"Campo de Flamingos sem Flamingos", de André Príncipe (2013), é um documentário invulgar, composto visual e sonoramente com atenção e minúcia de modo a captar motivos naturais e humanos precisos e muito bem escolhidos e sobre eles prender o olhar e os sentidos do espectador.
Com sensibilidade artística, visual, de fotógrafo que também é, André Príncipe esboça princípios de narrativa que nunca chega a desenvolver, para lhes preferir o contraste o contraste entre o dia e a noite, dos cinco elementos japoneses - Terra, Água, Fogo, Vento e Vazio -, entre o movimento e o estatismo, sobretudo dos animais, em parques naturais portugueses que sabe filmar de modo a mostrar mas também, num diálogo fecundo, interrogar em toda a sua impressionante e intacta beleza. Apanhados pela mesma câmara de filmar, os humanos movem-se de um lado ele também elementar: caçar, matar, festejar, num retrato surpreendente pela sua raridade actual.

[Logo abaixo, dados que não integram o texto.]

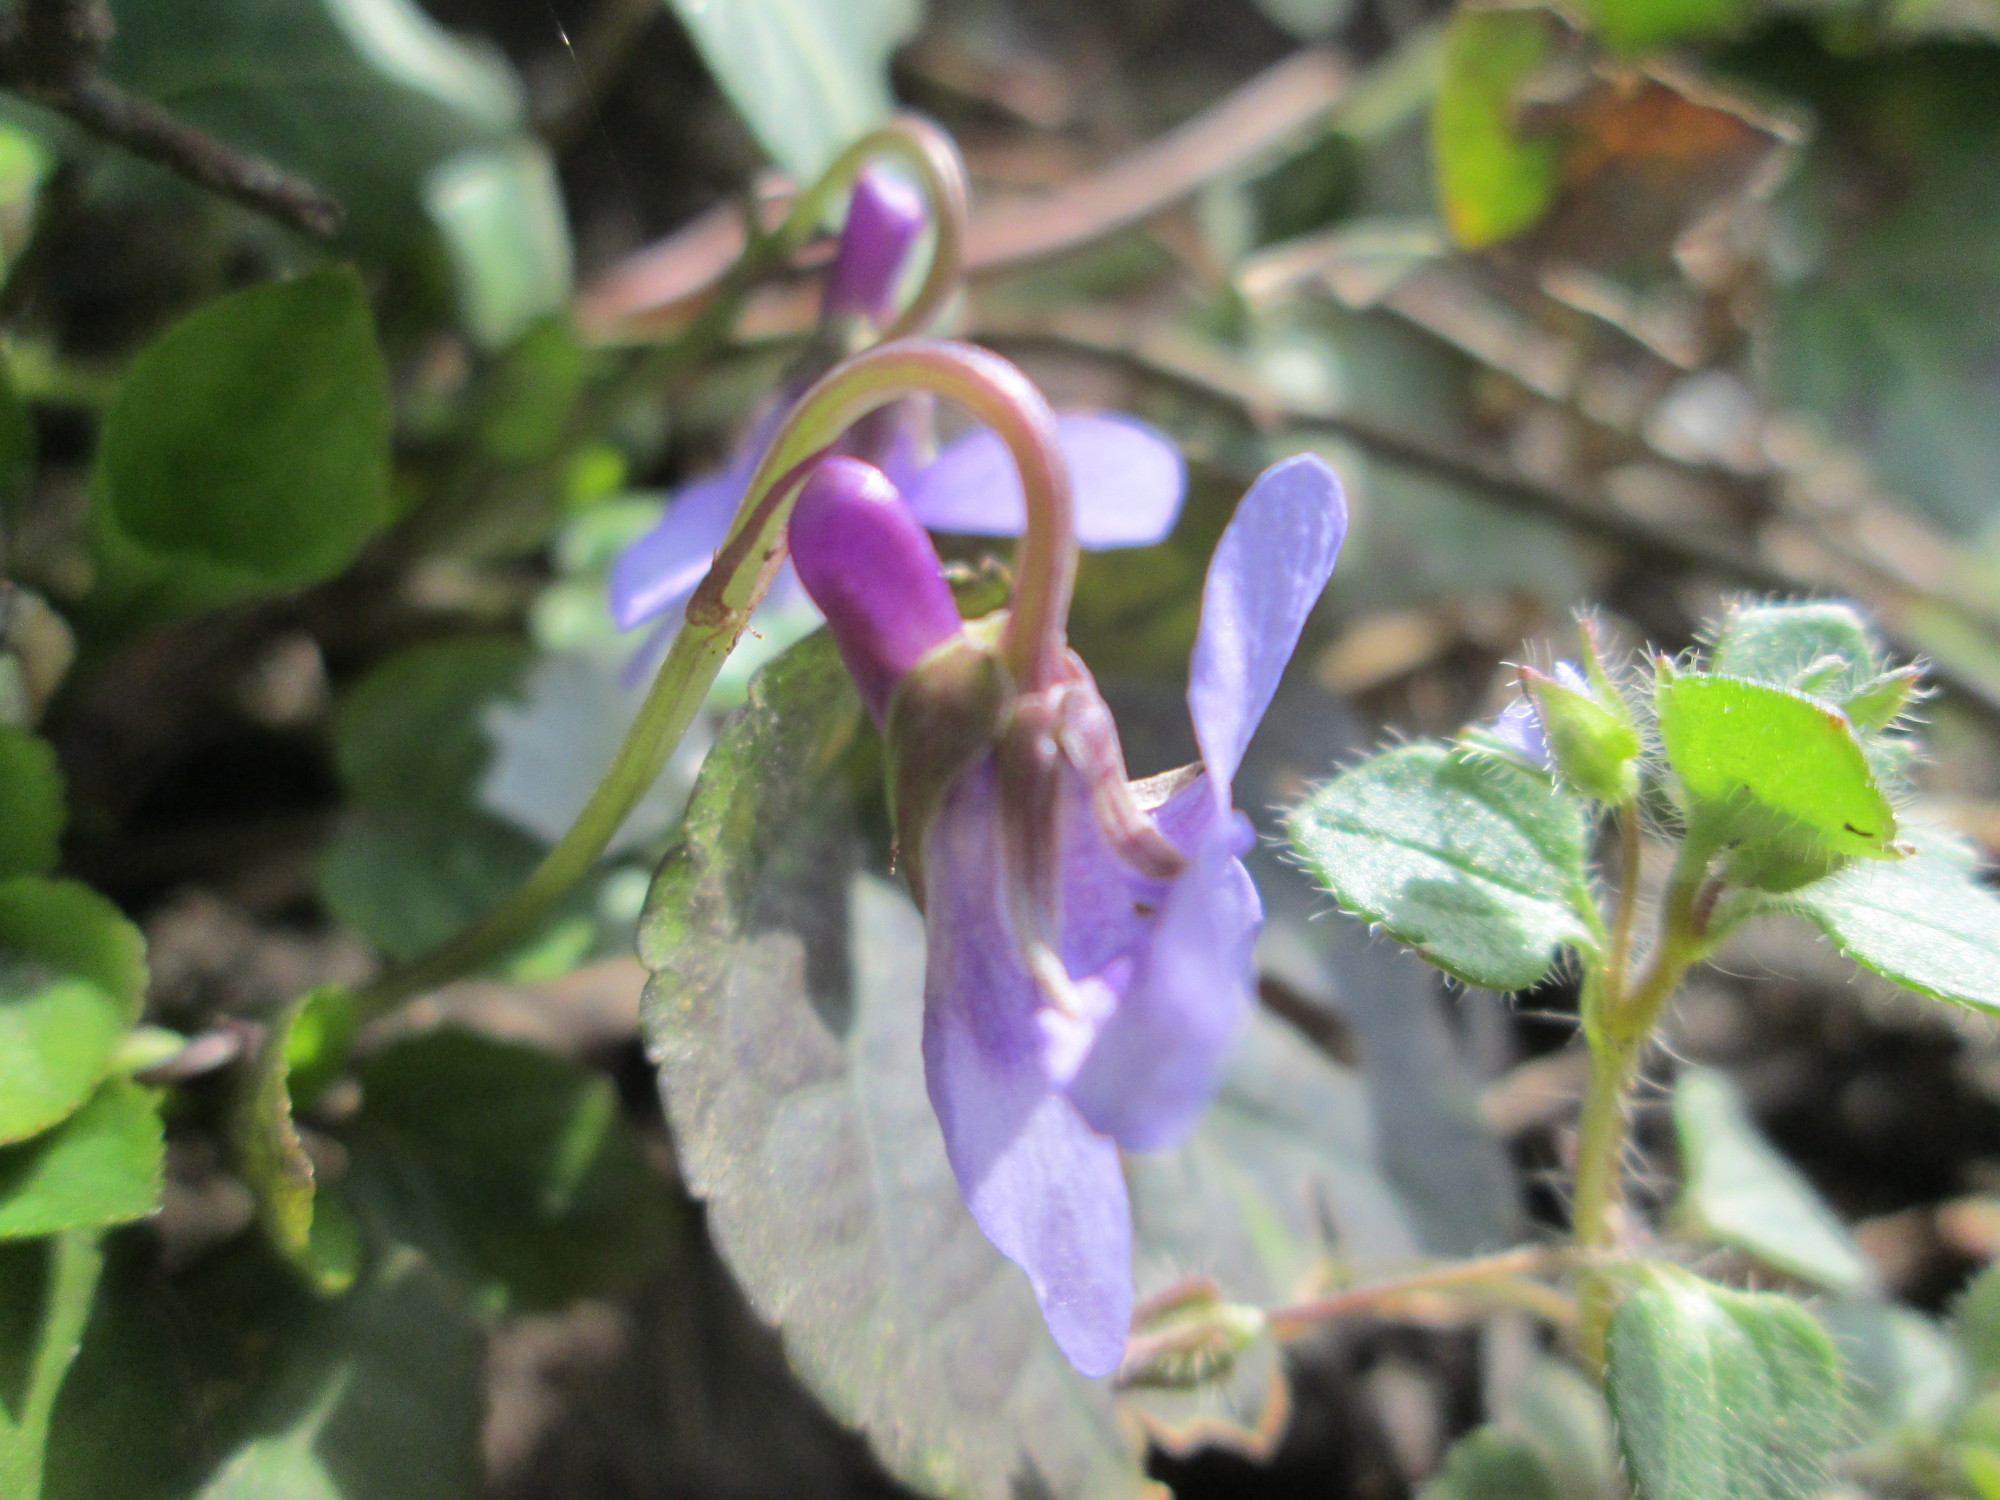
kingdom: Plantae
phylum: Tracheophyta
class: Magnoliopsida
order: Malpighiales
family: Violaceae
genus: Viola
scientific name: Viola odorata
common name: Sweet violet
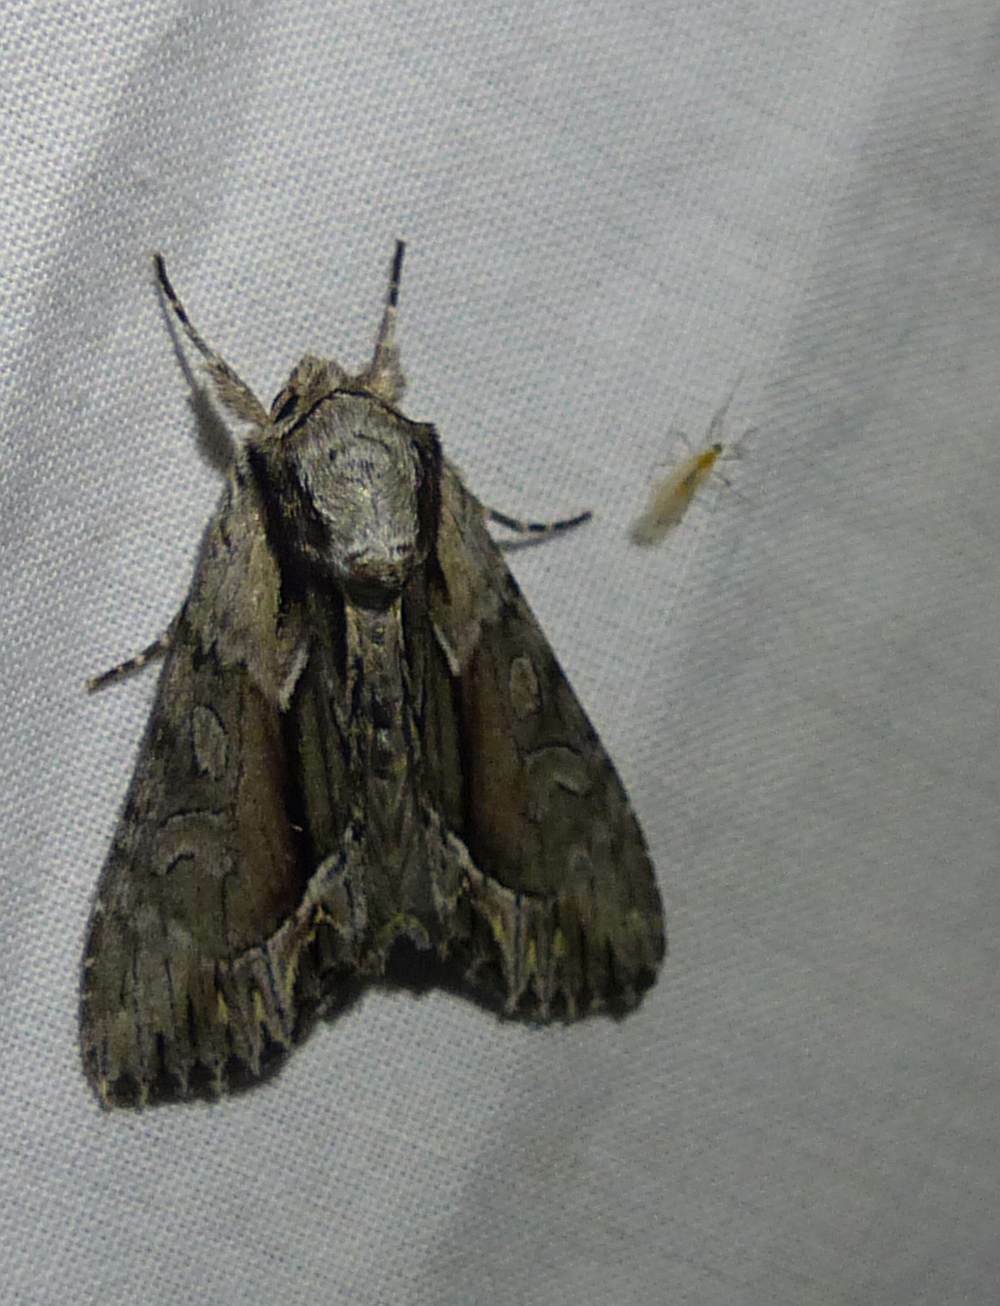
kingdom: Animalia
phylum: Arthropoda
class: Insecta
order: Lepidoptera
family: Noctuidae
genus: Hyppa
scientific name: Hyppa xylinoides
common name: Common hyppa moth
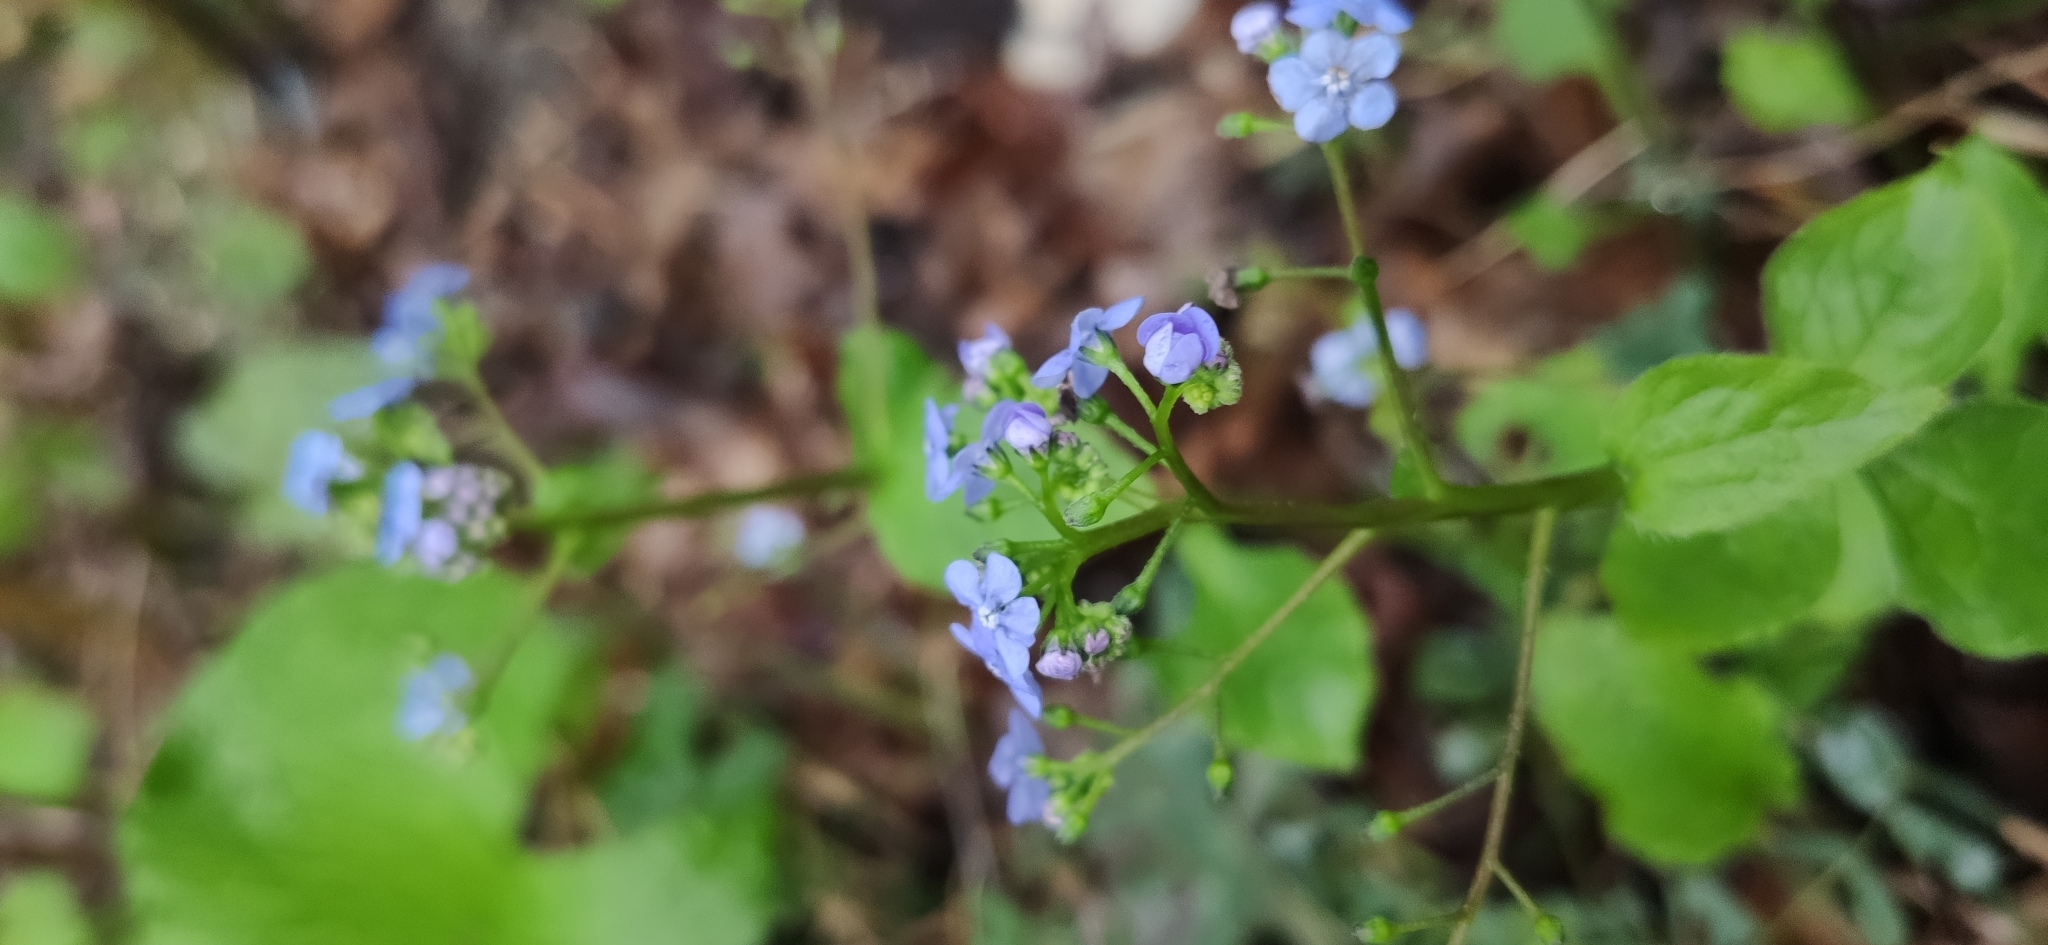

O que sobretudo encanta neste filme rodado em 2011 com uma equipa mínima - Takashi Sugimoto e o próprio realizador na fotografia, Manuel Sá no som - é o sereno e inquieto encontro com a natureza. E é justamente ao mostrar o que, em geral, os outros não mostram que "Campo de Flamingos sem Flamingos" define o seu projecto, certeiramente sustentado em termos cinematográficos e artísticos, no sucesso do qual, ao estabelecer as relações justas em termos documentais, participa a montagem de Sandro Aguilar .
Evitando a narrativa explícita, André Príncipe não se coíbe de incluir um depoimento, dir-se-ia insignificante mas de grande significado no contexto em que surge, sobre a "investigação das abelhas", e de esboçar um breve enredo final que envolve o homem da câmara de filmar e os traços que ele deixa na praia.
É de saudar vivamente mais este esforço para retirar o cinema português da banalidade do espectáculo fácil, um esforço especialmente notável por se dedicar a um género, o documentário, em crescimento em Portugal. Raras vezes, porém, o propósito artístico, preservando o seu objecto, tem sido conjugado com o documentário com tanta perfeição, pertinência e bom gosto como aqui acontece. No recém reaberto Cinema Ideal até ao próximo dia 26 de Novembro. (A exposição fotográfica do artista vê-la-ei quando puder).